A destruição e o número de mortes faz deste terremoto o mais mortífero no país em 81 anos. A estimativa é de que o número de vítimas seja ainda maior, devido à devastação na região da capital, Katmandu. O forte tremor destruiu milhares de casas e prédios históricos, e desde a manhã de sábado, quando aconteceu o tremor principal, o país já sofreu pelo menos 35 réplicas de entre 4 e 6,7 graus.

As buscas por sobreviventes entre os escombros continuam pelo país, mas, segundo as agências de notícias, têm sido dificultada pela falta de infraestrutura. Algumas imagens da tragédias mostram, inclusive, civis escavando com as próprias mãos. 

As ruas de Katmandu amanheceram neste domingo cheias de pessoas que passaram a noite em claro enquanto se repetiam as réplicas do forte tremor que abalou o país ontem. “Há relatos de danos generalizados. A devastação não está confinada a algumas áreas do Nepal. Quase todo o país foi atingido”, disse Krishna Prasad Dhakal, vice-chefe da missão na embaixada do Nepal, em Nova Déli.

Segundo a ONG Oxfam, que tem fornecido água potável e artigos de primeira necessidades às vítimas, as comunicações, a eletricidade e a água corrente nas regiões atingidas pelo tremor foram cortadas. Os hospitais também estão encontrando dificuldades para atender a todos os feridos. Medicamentos e suprimentos também estão se esgotando.

O ministro da Informação, Minendra Rijal, disse à televisão indiana que “foi lançada um grande plano de ação de resgate e reabilitação e há muito a ser feito”. “Nosso país está num momento de crise e precisará de apoio e ajuda imensos”, completou ele.

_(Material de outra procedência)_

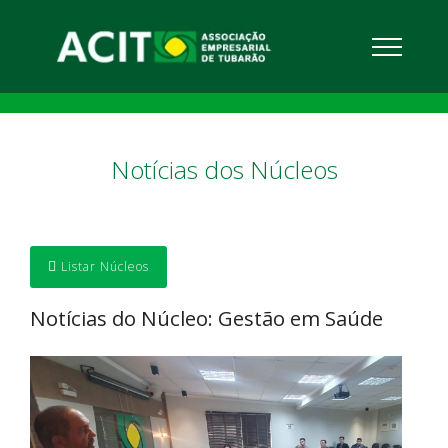
Notícias dos Núcleos
Listar Núcleos
Notícias do Núcleo: Gestão em Saúde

O governo nepalês pediu à população para se manter alerta perante a possibilidade de que os novos tremores terminem de derrubar edifícios afetados e em situação de fragilidade desde ontem ou aconteçam quedas de postes e muros.

Estima-se que 4,6 milhões de pessoas na região foram expostas aos tremores, de acordo com o Escritório das Nações Unidas para a Coordenação de Assuntos Humanitários. Apenas no Nepal, 30 dos 75 distritos – 40% do território nepalês – foram afetados pelo terremoto. Somente a cidade de Katmandu tem população de 1 milhão de pessoas, e o Vale de Katmandu, 2,5 milhões, muitas vivendo em condições de pobreza.

Vários edifícios desabaram no centro da capital nepalesa, incluindo templos seculares. Um importante marco histórico na cidade, a torre de Dharahara, declarada patrimônio da Unesco, ficou quase toda destruída.O centro antigo de Katmandu é formado por um emaranhado de edifícios próximos uns dos outros, ruas estreitas e casas mal construídas, com grandes famílias morando nelas.

Em nota, o Itamaraty declarou que a embaixada do Brasil em Katmandu está “mobilizada para prestar o apoio necessário aos cidadãos brasileiros que se encontram no país” e que “os brasileiros já localizados pela embaixada não sofreram ferimentos e estão recebendo toda a assistência cabível”. Não há informação sobre a presença de brasileiros entre as vítimas fatais.